Plasma lipid transfer proteins, high-density lipoproteins, and reverse cholesterol transport.

Cholesteryl ester transfer protein (CETP) and phospholipid transfer protein (PLTP) are members of the lipid transfer/lipopolysaccharide binding protein gene family. Recently, the crystal structure of one of the members of the gene family, bactericidal permeability increasing protein, was solved, providing potential insights into the mechanisms of action of CETP and PLTP. These molecules contain intrinsic lipid binding sites and appear to act as carrier proteins that shuttle between lipoproteins to redistribute lipids.

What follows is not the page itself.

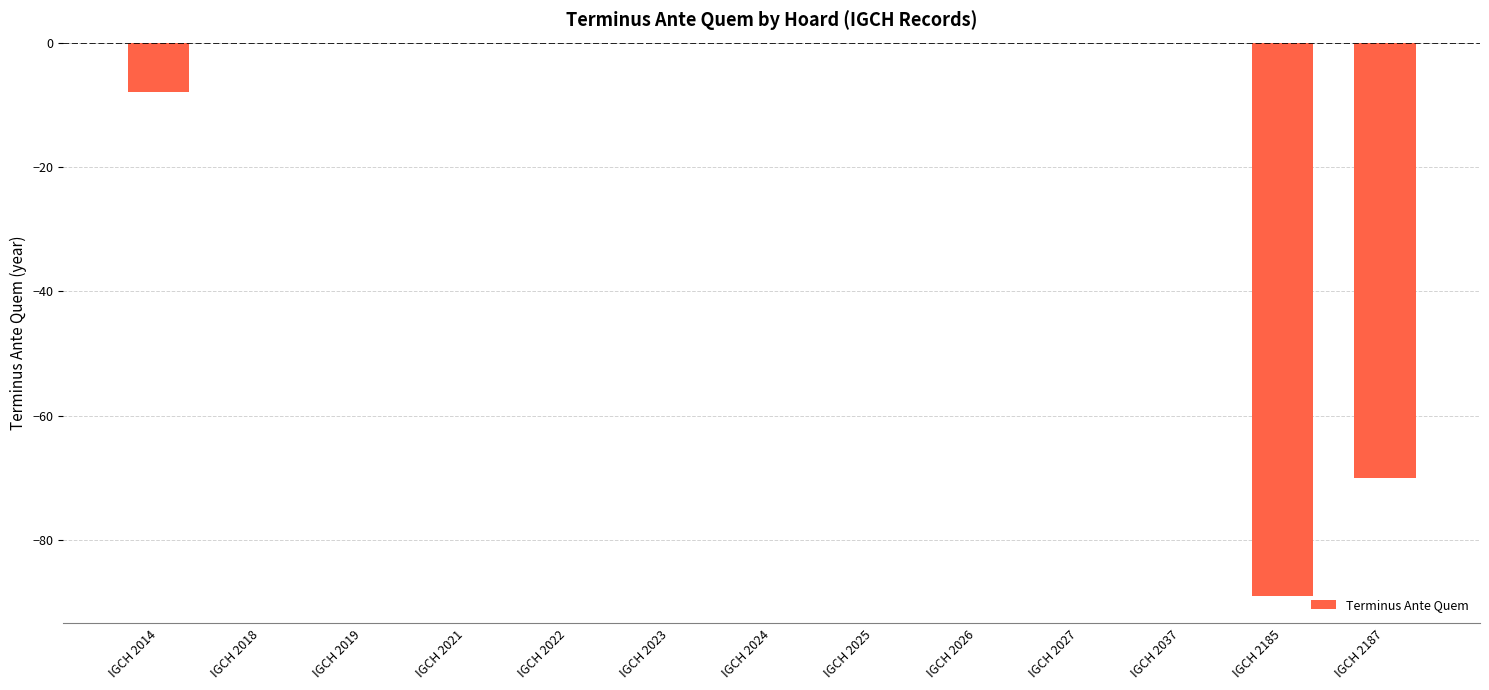

Does the chart contain stacked bars?

No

The phenotype of human CETP genetic deficiency states and CETP transgenic mice indicates that CETP plays a major role in the catabolism of high-density lipoprotein (HDL) cholesteryl esters and thereby influences the concentration, apolipoprotein content, and size of HDL particles in plasma. PLTP also appears to have an important role in determining HDL levels and speciation. Recent data indicate that genetic CETP deficiency is associates with an excess of coronary heart disease in humans, despite increased HDL levels. Also, CETP expression is anti-atherogenic in many mouse models, even while lowering HDL. These data tend to support the reverse cholesterol transport hypothesis, i.e., that anti-atherogenic properties of HDL are related to its role in reverse cholesterol transport. Recently, another key molecule involved in this pathway was identified, scavenger receptor BI; this mediates the selective uptake of HDL cholesteryl esters in the liver and thus constitutes a pathway of reverse cholesterol transport parallel to that mediated by CETP. Reflecting its role in reverse cholesterol transport, the CETP gene is up-regulated in peripheral tissues and liver in responses to dietary or endogenous hypercholesterolemia. An analysis of the CETP proximal promoter indicates that it contains sterol regulatory elements highly homologous to those present in 3-hydroxy-3-methylglutaryl-coenzyme A reductase; the CETP gene is transactivated by the binding of SREBP-1 to these elements. A challenge for the future will be the manipulation of components of the reverse cholesterol transport pathway, such as CETP, PLTP, or scavenger receptor BI for therapeutic benefit.